Iterative Hierarchical Optimization for Misspecified Problems (IHOMP)
This addresses a fundamental challenge in reinforcement learning for complex, high-dimensional MDPs, offering a novel solution to misspecification, though it appears incremental in extending existing option-based methods.
The paper tackles the problem of misspecified Markov Decision Processes (MDPs) where function approximation cannot represent acceptable policies, by introducing IHOMP, an iterative method that learns context-specialized options and combines them to find near-optimal solutions, with experiments showing improved performance through Option Interruption.

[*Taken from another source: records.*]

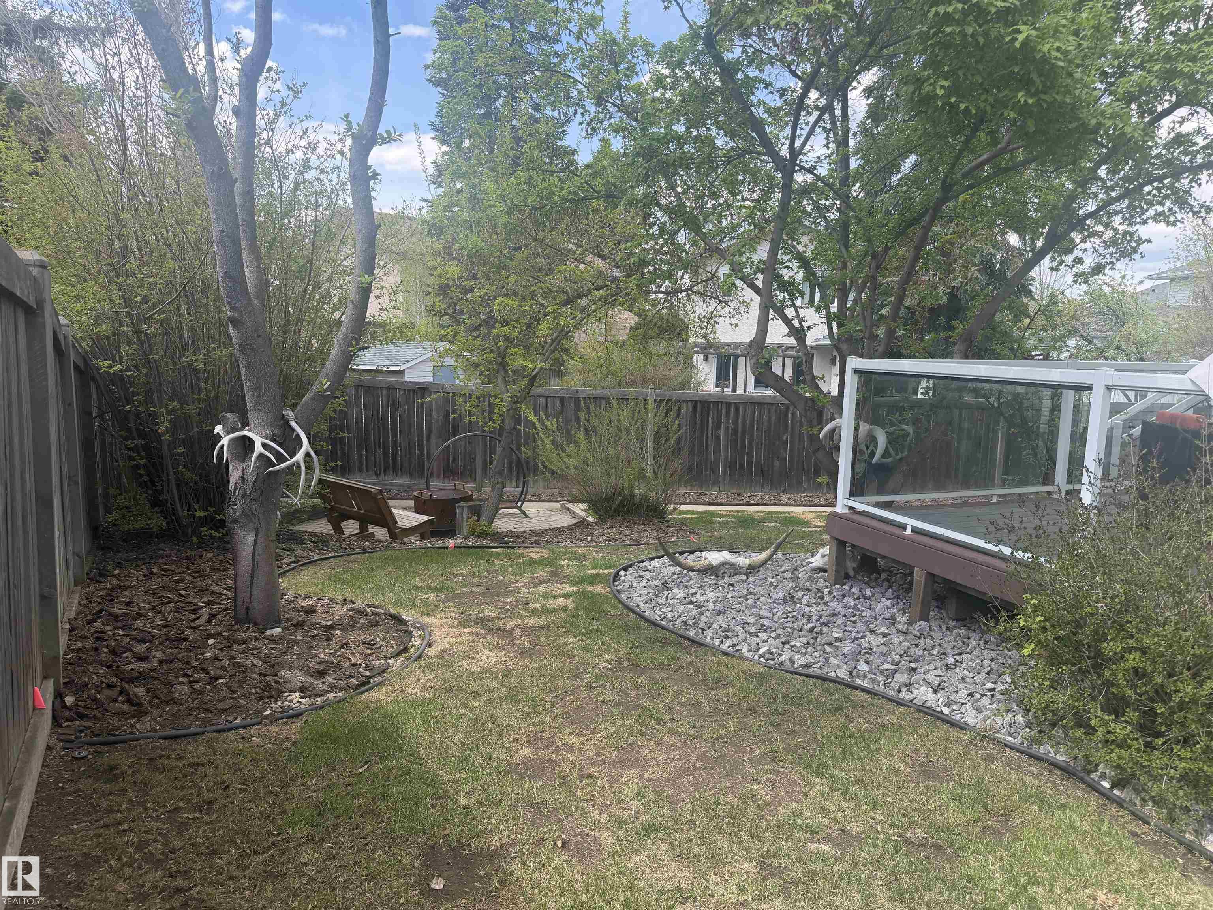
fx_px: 841
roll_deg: -1.1
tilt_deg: -8.6
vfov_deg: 56.8
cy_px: 455
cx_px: 606
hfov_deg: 71.6
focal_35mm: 24
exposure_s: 1/1156
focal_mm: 6.76
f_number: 1.78
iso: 100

For complex, high-dimensional Markov Decision Processes (MDPs), it may be necessary to represent the policy with function approximation. A problem is misspecified whenever, the representation cannot express any policy with acceptable performance. We introduce IHOMP : an approach for solving misspecified problems. IHOMP iteratively learns a set of context specialized options and combines these options to solve an otherwise misspecified problem. Our main contribution is proving that IHOMP enjoys theoretical convergence guarantees. In addition, we extend IHOMP to exploit Option Interruption (OI) enabling it to decide where the learned options can be reused. Our experiments demonstrate that IHOMP can find near-optimal solutions to otherwise misspecified problems and that OI can further improve the solutions.